Extracted data entries
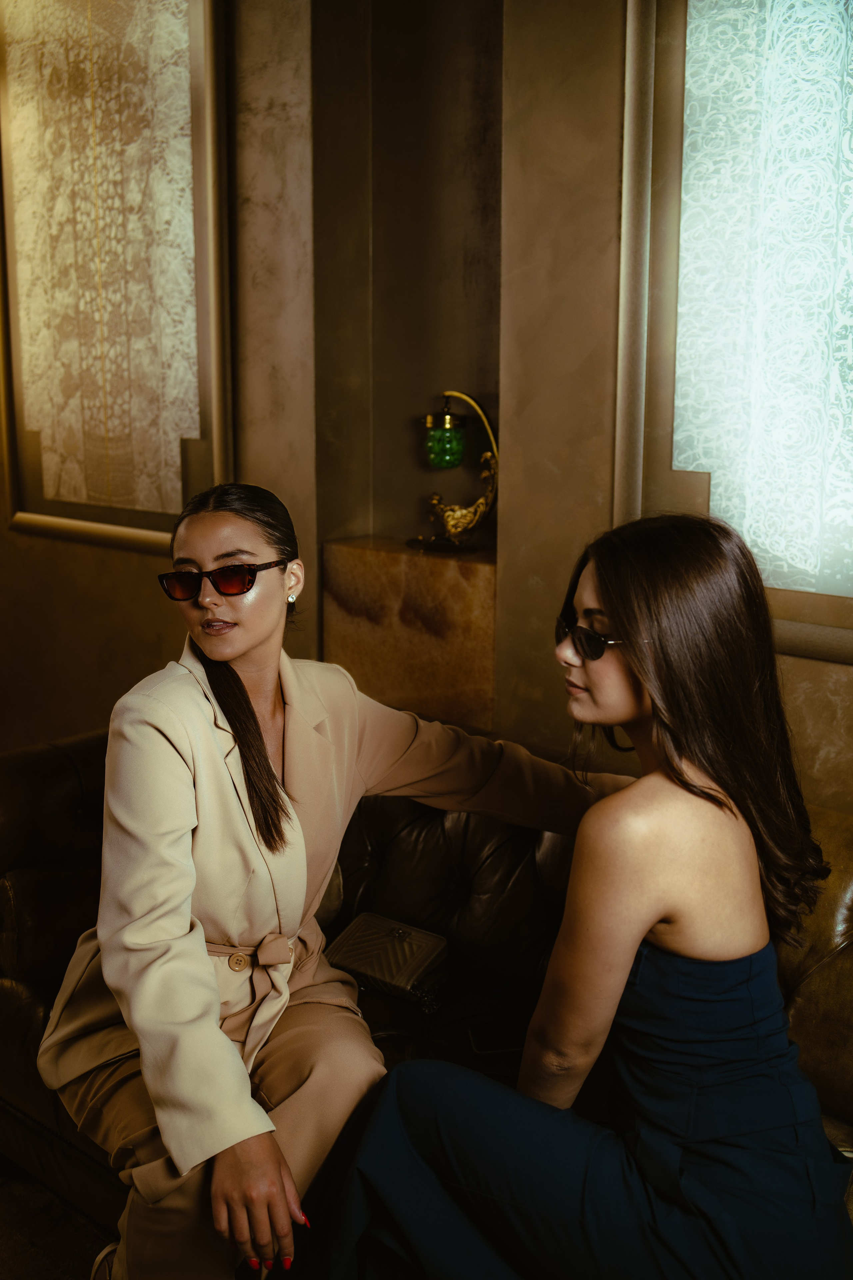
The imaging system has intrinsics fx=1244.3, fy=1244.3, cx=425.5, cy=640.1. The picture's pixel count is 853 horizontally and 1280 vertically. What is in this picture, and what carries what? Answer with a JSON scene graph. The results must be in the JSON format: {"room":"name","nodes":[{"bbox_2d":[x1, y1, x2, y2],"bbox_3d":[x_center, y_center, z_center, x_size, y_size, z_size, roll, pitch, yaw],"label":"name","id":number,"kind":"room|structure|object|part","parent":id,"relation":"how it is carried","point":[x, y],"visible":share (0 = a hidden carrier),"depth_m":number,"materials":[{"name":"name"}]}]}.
{"room":"bar","nodes":[
{"label":"bar","id":0,"kind":"room"},
{"bbox_2d":[0,1163,121,1279],"bbox_3d":[-0.619,1.314,1.181,5.635,0.107,4.207,9,14,39],"label":"floor","id":1,"kind":"structure","parent":0,"point":[80,1266],"depth_m":2.22,"materials":[{"name":"carpet"}]},
{"bbox_2d":[0,726,852,1263],"bbox_3d":[0.142,0.686,2.120,2.391,0.807,0.951,9,14,39],"label":"leather sofa","id":2,"kind":"object","parent":1,"relation":"on","point":[55,775],"visible":0.35,"depth_m":2.27,"materials":[{"name":"brown leather"}]},
{"bbox_2d":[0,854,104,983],"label":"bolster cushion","id":3,"kind":"object","parent":2,"relation":"on","point":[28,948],"visible":0.65,"depth_m":2.23,"materials":[{"name":"fabric"}]},
{"bbox_2d":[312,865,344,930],"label":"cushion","id":4,"kind":"object","parent":2,"relation":"on","point":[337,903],"visible":0.13,"depth_m":2.44,"materials":[{"name":"fabric"}]},
{"bbox_2d":[31,490,632,1279],"bbox_3d":[-0.094,0.387,1.859,0.508,1.081,0.919,9,14,39],"label":"woman","id":5,"kind":"object","parent":2,"relation":"on","point":[212,750],"visible":0.84,"depth_m":1.68},
{"bbox_2d":[325,912,448,1006],"bbox_3d":[-0.069,0.579,2.284,0.219,0.080,0.158,9,14,39],"label":"handbag","id":6,"kind":"object","parent":2,"relation":"on","point":[404,933],"visible":0.91,"depth_m":2.26,"materials":[{"name":"leather"}]},
{"bbox_2d":[467,1018,527,1055],"bbox_3d":[0.146,0.655,2.060,0.151,0.009,0.077,-1,11,-9],"label":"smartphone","id":7,"kind":"object","parent":2,"relation":"on","point":[498,1043],"visible":0.66,"depth_m":2.05,"materials":[{"name":"black"}]},
{"bbox_2d":[275,502,851,1279],"bbox_3d":[0.205,0.371,1.477,0.614,1.149,0.729,0,11,0],"label":"woman","id":8,"kind":"object","parent":2,"relation":"on","point":[623,617],"visible":0.97,"depth_m":1.38},
{"bbox_2d":[0,0,852,818],"bbox_3d":[0.255,-0.532,2.639,6.406,3.090,0.265,9,14,39],"label":"wall","id":9,"kind":"structure","parent":0,"point":[157,652],"depth_m":2.80,"materials":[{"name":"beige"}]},
{"bbox_2d":[0,0,232,556],"bbox_3d":[-0.871,-1.063,3.313,0.899,1.658,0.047,9,14,39],"label":"framed panel","id":10,"kind":"object","parent":9,"relation":"attached to","point":[83,494],"visible":0.99,"depth_m":3.28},
{"bbox_2d":[322,534,498,733],"bbox_3d":[-0.011,0.316,3.112,0.478,1.104,0.267,9,14,39],"label":"marble panel","id":11,"kind":"object","parent":9,"relation":"attached to","point":[421,680],"visible":0.63,"depth_m":2.93,"materials":[{"name":"stone"}]},
{"bbox_2d":[410,388,500,552],"bbox_3d":[0.077,-0.407,2.939,0.265,0.391,0.180,9,14,39],"label":"table lamp","id":12,"kind":"object","parent":11,"relation":"on","point":[449,417],"visible":0.99,"depth_m":2.91,"materials":[{"name":"gold metal"}]},
{"bbox_3d":[0.047,-0.473,3.000,0.101,0.119,0.103,9,14,39],"label":"glass shade","id":13,"kind":"part","parent":12,"relation":"part of","materials":[{"name":"green glass"}]},
{"bbox_2d":[618,0,852,665],"bbox_3d":[0.797,-0.709,2.004,1.079,1.533,0.045,9,14,39],"label":"framed panel","id":14,"kind":"object","parent":9,"relation":"attached to","point":[630,469],"visible":0.95,"depth_m":2.21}
]}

> Problem: What's needed here is an exact repeat of all the records above, pictures excluded.

> Answer to this exercise:
The imaging system has intrinsics fx=1244.3, fy=1244.3, cx=425.5, cy=640.1. The picture's pixel count is 853 horizontally and 1280 vertically. What is in this picture, and what carries what? Answer with a JSON scene graph. The results must be in the JSON format: {"room":"name","nodes":[{"bbox_2d":[x1, y1, x2, y2],"bbox_3d":[x_center, y_center, z_center, x_size, y_size, z_size, roll, pitch, yaw],"label":"name","id":number,"kind":"room|structure|object|part","parent":id,"relation":"how it is carried","point":[x, y],"visible":share (0 = a hidden carrier),"depth_m":number,"materials":[{"name":"name"}]}]}.
{"room":"bar","nodes":[
{"label":"bar","id":0,"kind":"room"},
{"bbox_2d":[0,1163,121,1279],"bbox_3d":[-0.619,1.314,1.181,5.635,0.107,4.207,9,14,39],"label":"floor","id":1,"kind":"structure","parent":0,"point":[80,1266],"depth_m":2.22,"materials":[{"name":"carpet"}]},
{"bbox_2d":[0,726,852,1263],"bbox_3d":[0.142,0.686,2.120,2.391,0.807,0.951,9,14,39],"label":"leather sofa","id":2,"kind":"object","parent":1,"relation":"on","point":[55,775],"visible":0.35,"depth_m":2.27,"materials":[{"name":"brown leather"}]},
{"bbox_2d":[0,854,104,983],"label":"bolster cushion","id":3,"kind":"object","parent":2,"relation":"on","point":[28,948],"visible":0.65,"depth_m":2.23,"materials":[{"name":"fabric"}]},
{"bbox_2d":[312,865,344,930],"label":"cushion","id":4,"kind":"object","parent":2,"relation":"on","point":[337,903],"visible":0.13,"depth_m":2.44,"materials":[{"name":"fabric"}]},
{"bbox_2d":[31,490,632,1279],"bbox_3d":[-0.094,0.387,1.859,0.508,1.081,0.919,9,14,39],"label":"woman","id":5,"kind":"object","parent":2,"relation":"on","point":[212,750],"visible":0.84,"depth_m":1.68},
{"bbox_2d":[325,912,448,1006],"bbox_3d":[-0.069,0.579,2.284,0.219,0.080,0.158,9,14,39],"label":"handbag","id":6,"kind":"object","parent":2,"relation":"on","point":[404,933],"visible":0.91,"depth_m":2.26,"materials":[{"name":"leather"}]},
{"bbox_2d":[467,1018,527,1055],"bbox_3d":[0.146,0.655,2.060,0.151,0.009,0.077,-1,11,-9],"label":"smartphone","id":7,"kind":"object","parent":2,"relation":"on","point":[498,1043],"visible":0.66,"depth_m":2.05,"materials":[{"name":"black"}]},
{"bbox_2d":[275,502,851,1279],"bbox_3d":[0.205,0.371,1.477,0.614,1.149,0.729,0,11,0],"label":"woman","id":8,"kind":"object","parent":2,"relation":"on","point":[623,617],"visible":0.97,"depth_m":1.38},
{"bbox_2d":[0,0,852,818],"bbox_3d":[0.255,-0.532,2.639,6.406,3.090,0.265,9,14,39],"label":"wall","id":9,"kind":"structure","parent":0,"point":[157,652],"depth_m":2.80,"materials":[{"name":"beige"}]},
{"bbox_2d":[0,0,232,556],"bbox_3d":[-0.871,-1.063,3.313,0.899,1.658,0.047,9,14,39],"label":"framed panel","id":10,"kind":"object","parent":9,"relation":"attached to","point":[83,494],"visible":0.99,"depth_m":3.28},
{"bbox_2d":[322,534,498,733],"bbox_3d":[-0.011,0.316,3.112,0.478,1.104,0.267,9,14,39],"label":"marble panel","id":11,"kind":"object","parent":9,"relation":"attached to","point":[421,680],"visible":0.63,"depth_m":2.93,"materials":[{"name":"stone"}]},
{"bbox_2d":[410,388,500,552],"bbox_3d":[0.077,-0.407,2.939,0.265,0.391,0.180,9,14,39],"label":"table lamp","id":12,"kind":"object","parent":11,"relation":"on","point":[449,417],"visible":0.99,"depth_m":2.91,"materials":[{"name":"gold metal"}]},
{"bbox_3d":[0.047,-0.473,3.000,0.101,0.119,0.103,9,14,39],"label":"glass shade","id":13,"kind":"part","parent":12,"relation":"part of","materials":[{"name":"green glass"}]},
{"bbox_2d":[618,0,852,665],"bbox_3d":[0.797,-0.709,2.004,1.079,1.533,0.045,9,14,39],"label":"framed panel","id":14,"kind":"object","parent":9,"relation":"attached to","point":[630,469],"visible":0.95,"depth_m":2.21}
]}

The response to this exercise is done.